# Direct Connect with dc_gui

## cr0nos

I just can`t get it to work. I try to connect to a server, and if I am lucky it says it couldn`t connect. Else it says nothing, and nothing appears in the connected section....

has anybody gotten it to work? how?

I think it might have something to do with my firewall.. will try to disable it.

----------

## doctorstrange

haven't emerged it yet, I intend to do it today, but from their website it looks that the stuff uses ports 411 and 412, so maybe you should enable those in your iptables script

----------

## doctorstrange

strange thing - when I tried to emerge dc-gui it turned out that it is gnome-dependent, and I do not want gnome; but I found another dc-gui on freshmeat which is based on QT and libxml2, so I downloaded and compiled that and it works fine under KDE3

----------

## cr0nos

What is the name?

I have tried a couple of qt based dc-guis, but none of them would compile  :Sad: 

----------

## lk42pro

since my school's internal file sharing server is based on DC i am gonna emerge dc-gui now and see if it works...

----------

## lk42pro

hmmm i am getting this error

Making all in src

make[2]: Entering directory `/var/tmp/portage/dc-gui-0.54/work/dc_gui-0.54/src'

gcc  -march=i686 -O3 -pipe -Wall -Wunused   -o dc_gui  main.o support.o interface.o callbacks.o gui_layout.o misc_gtk.o init_fnc.o do_connect.o dctc_process.o dctc_com.o str_array.o timed_out_string.o bookmark.o mini_db.o status.o bdb.o misc.o -rdynamic -L/usr/lib -L/usr/X11R6/lib -rdynamic -lgnomeui -lart_lgpl -lgdk_imlib -lSM -lICE -lgtk -lgdk -lgmodule -ldl -lXi -lXext -lX11 -lgnome -lgnomesupport -lesd -laudiofile -lm -ldb1 -lglib  -ldb-3.2

/usr/i686-pc-linux-gnu/bin/ld: cannot find -ldb1

collect2: ld returned 1 exit status

make[2]: *** [dc_gui] Error 1

make[2]: Leaving directory `/var/tmp/portage/dc-gui-0.54/work/dc_gui-0.54/src'

make[1]: *** [all-recursive] Error 1

make[1]: Leaving directory `/var/tmp/portage/dc-gui-0.54/work/dc_gui-0.54'

make: *** [all-recursive-am] Error 2

!!! ERROR: The ebuild did not complete successfully.

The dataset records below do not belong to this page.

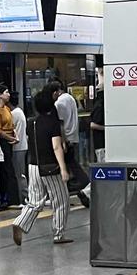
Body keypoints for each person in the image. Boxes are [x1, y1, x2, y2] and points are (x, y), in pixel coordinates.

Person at [11, 86, 72, 247]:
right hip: (50, 167)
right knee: (61, 201)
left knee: (35, 201)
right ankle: (58, 234)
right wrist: (63, 168)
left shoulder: (31, 122)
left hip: (33, 166)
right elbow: (56, 147)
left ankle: (20, 222)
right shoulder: (52, 123)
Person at [51, 78, 91, 207]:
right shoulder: (70, 98)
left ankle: (85, 185)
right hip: (72, 136)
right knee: (71, 164)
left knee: (69, 165)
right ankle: (80, 187)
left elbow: (60, 123)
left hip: (65, 138)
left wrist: (62, 140)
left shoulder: (59, 103)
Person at [0, 84, 18, 208]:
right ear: (0, 95)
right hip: (3, 141)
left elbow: (12, 125)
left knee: (9, 169)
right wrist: (11, 138)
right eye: (6, 92)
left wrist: (15, 136)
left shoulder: (6, 108)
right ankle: (9, 199)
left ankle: (11, 198)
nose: (8, 94)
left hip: (10, 139)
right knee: (7, 170)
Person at [9, 92, 28, 203]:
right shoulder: (20, 111)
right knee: (21, 173)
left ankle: (24, 197)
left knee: (19, 174)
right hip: (22, 146)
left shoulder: (13, 114)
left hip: (17, 147)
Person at [89, 74, 106, 162]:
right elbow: (92, 125)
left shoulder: (98, 103)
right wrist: (107, 129)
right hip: (101, 143)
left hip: (101, 142)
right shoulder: (100, 105)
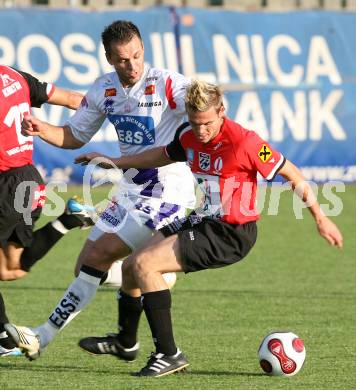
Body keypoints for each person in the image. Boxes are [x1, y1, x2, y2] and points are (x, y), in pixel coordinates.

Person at [72, 80, 343, 376]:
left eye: (207, 123)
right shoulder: (189, 136)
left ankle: (168, 353)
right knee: (129, 270)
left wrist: (320, 217)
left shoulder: (245, 143)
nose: (201, 131)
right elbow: (161, 154)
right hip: (202, 220)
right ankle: (126, 341)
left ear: (222, 111)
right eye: (195, 122)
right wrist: (116, 162)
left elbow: (291, 172)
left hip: (230, 233)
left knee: (144, 265)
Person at [3, 20, 195, 360]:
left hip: (168, 192)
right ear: (109, 58)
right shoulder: (104, 90)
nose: (132, 65)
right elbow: (73, 136)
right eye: (123, 59)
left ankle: (43, 336)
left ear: (143, 50)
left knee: (100, 254)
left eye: (137, 56)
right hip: (131, 190)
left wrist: (201, 105)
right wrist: (41, 128)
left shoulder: (165, 82)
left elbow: (194, 104)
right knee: (88, 267)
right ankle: (130, 330)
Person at [0, 65, 95, 357]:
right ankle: (68, 220)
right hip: (29, 181)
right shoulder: (14, 75)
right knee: (10, 268)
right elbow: (71, 99)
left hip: (5, 185)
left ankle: (3, 337)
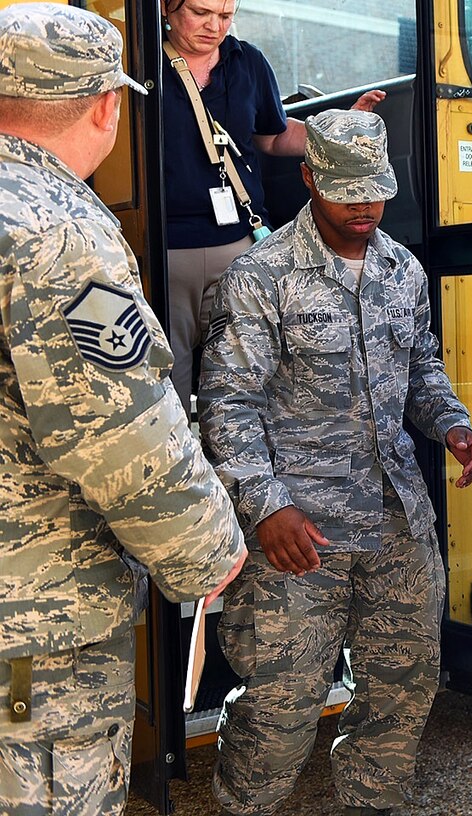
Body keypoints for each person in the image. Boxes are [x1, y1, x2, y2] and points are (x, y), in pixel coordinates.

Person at [198, 108, 472, 816]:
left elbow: (420, 367)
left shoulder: (402, 269)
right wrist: (267, 507)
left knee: (401, 690)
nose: (365, 208)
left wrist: (450, 423)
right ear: (308, 178)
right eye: (347, 193)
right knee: (281, 708)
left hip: (396, 526)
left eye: (376, 191)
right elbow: (228, 406)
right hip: (300, 535)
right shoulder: (260, 277)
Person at [0, 5, 247, 815]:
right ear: (107, 106)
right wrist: (210, 553)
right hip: (36, 633)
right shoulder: (58, 231)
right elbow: (123, 435)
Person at [160, 0, 385, 413]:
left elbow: (273, 137)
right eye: (200, 12)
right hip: (166, 249)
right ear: (165, 7)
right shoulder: (141, 65)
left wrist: (337, 129)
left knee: (243, 377)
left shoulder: (249, 62)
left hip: (240, 245)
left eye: (226, 16)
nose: (214, 25)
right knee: (169, 381)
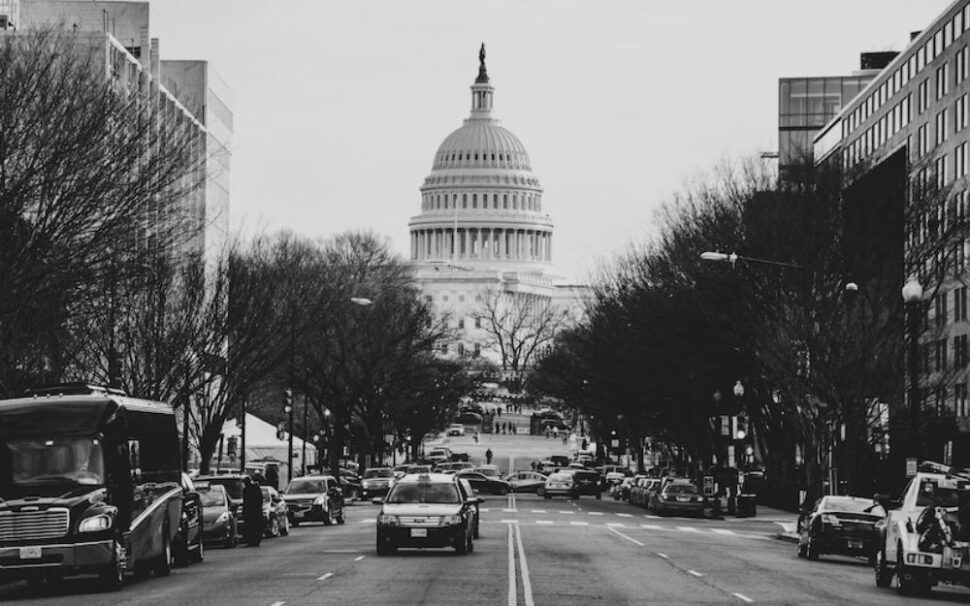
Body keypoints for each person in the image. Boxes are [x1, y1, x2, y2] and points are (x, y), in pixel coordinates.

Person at [242, 477, 264, 547]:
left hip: (252, 511)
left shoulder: (248, 490)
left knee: (252, 527)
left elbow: (246, 502)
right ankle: (254, 541)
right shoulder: (254, 488)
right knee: (253, 527)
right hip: (254, 511)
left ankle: (253, 541)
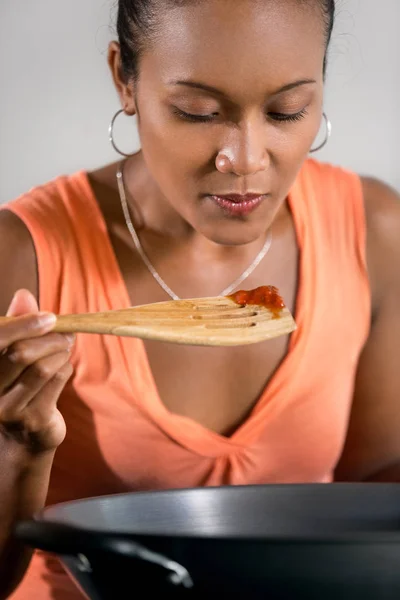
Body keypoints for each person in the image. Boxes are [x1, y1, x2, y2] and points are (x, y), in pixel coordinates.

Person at [0, 0, 400, 598]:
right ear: (124, 80)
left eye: (287, 110)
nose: (245, 159)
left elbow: (373, 496)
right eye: (197, 112)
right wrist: (17, 448)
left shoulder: (373, 231)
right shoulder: (24, 257)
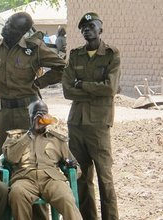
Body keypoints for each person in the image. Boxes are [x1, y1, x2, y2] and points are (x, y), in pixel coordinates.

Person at [0, 12, 66, 153]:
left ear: (22, 32)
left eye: (12, 27)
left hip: (27, 111)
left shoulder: (34, 48)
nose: (6, 27)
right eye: (7, 22)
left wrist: (40, 83)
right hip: (4, 111)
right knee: (4, 153)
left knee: (29, 152)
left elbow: (62, 67)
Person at [62, 12, 120, 220]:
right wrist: (92, 90)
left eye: (91, 25)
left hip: (98, 125)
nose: (87, 29)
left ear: (100, 29)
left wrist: (82, 84)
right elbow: (67, 90)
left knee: (105, 178)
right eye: (83, 27)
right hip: (76, 123)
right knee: (81, 177)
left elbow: (110, 88)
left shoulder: (111, 54)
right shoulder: (75, 54)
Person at [3, 99, 82, 220]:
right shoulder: (16, 137)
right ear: (30, 117)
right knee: (16, 194)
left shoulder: (56, 139)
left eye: (43, 113)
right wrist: (31, 133)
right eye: (36, 114)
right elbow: (11, 158)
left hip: (51, 179)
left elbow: (77, 169)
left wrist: (70, 167)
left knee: (66, 198)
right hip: (25, 178)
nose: (40, 117)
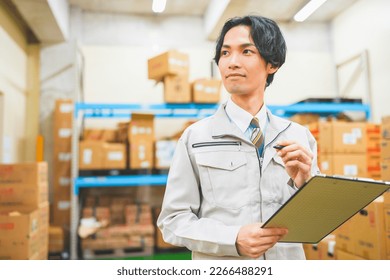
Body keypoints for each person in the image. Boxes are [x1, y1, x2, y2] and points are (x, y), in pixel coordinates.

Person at [157, 15, 320, 260]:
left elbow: (316, 219)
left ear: (272, 63)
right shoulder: (195, 138)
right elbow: (172, 221)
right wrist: (232, 239)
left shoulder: (299, 136)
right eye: (225, 53)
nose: (232, 62)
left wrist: (305, 184)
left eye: (246, 51)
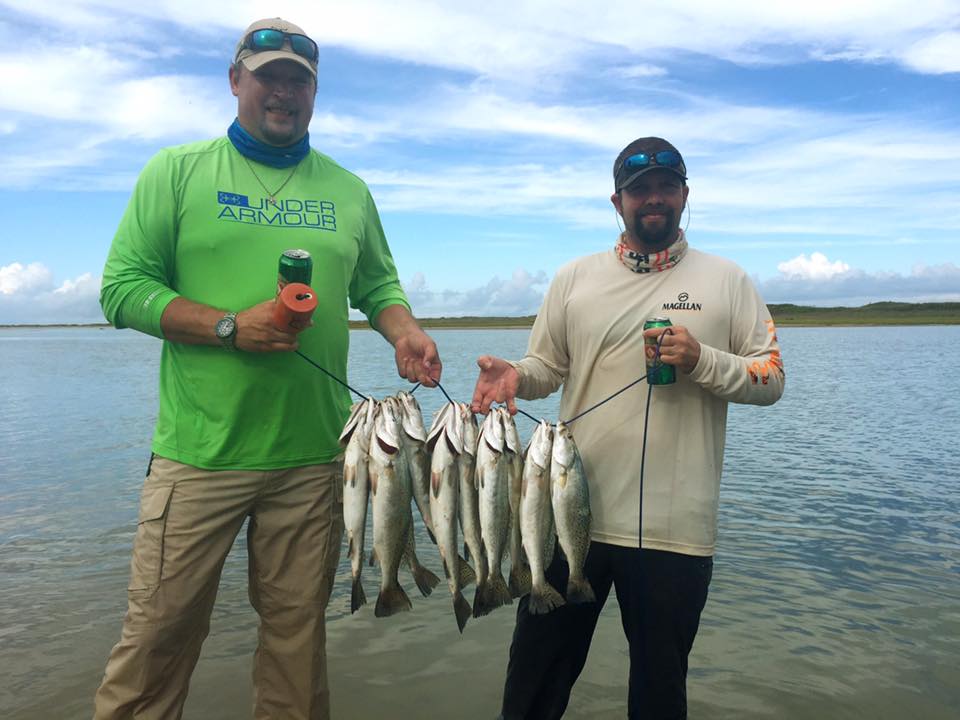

!!! Function src_compile, Line 29, Exitcode 2

!!! (no error message)

!!! emerge aborting on  /usr/portage/net-misc/dc-gui/dc-gui-0.54.ebuild .

any ideas?

----------

## Guest

 *lk42pro wrote:*   

> hmmm i am getting this error
> 
> Making all in src
> 
> make[2]: Entering directory `/var/tmp/portage/dc-gui-0.54/work/dc_gui-0.54/src'
> ...

 

----------

## cr0nos

maybe untar manually and define where db (berkley db) is installed?

----------

## lk42pro

err forgot to sign in

----------

## moonlite

dc_gui is the gnomegui for dctc that can be downloaded from dctc's homepage...

dc-gui is another directconnectclient with a qt gui.

----------

## doctorstrange

 *moonlite wrote:*   

> dc_gui is the gnomegui for dctc that can be downloaded from dctc's homepage...
> 
> dc-gui is another directconnectclient with a qt gui.

 

Ah! That explains it. Thanks.

I have found dc-gui on freshmeat. Works fine.

----------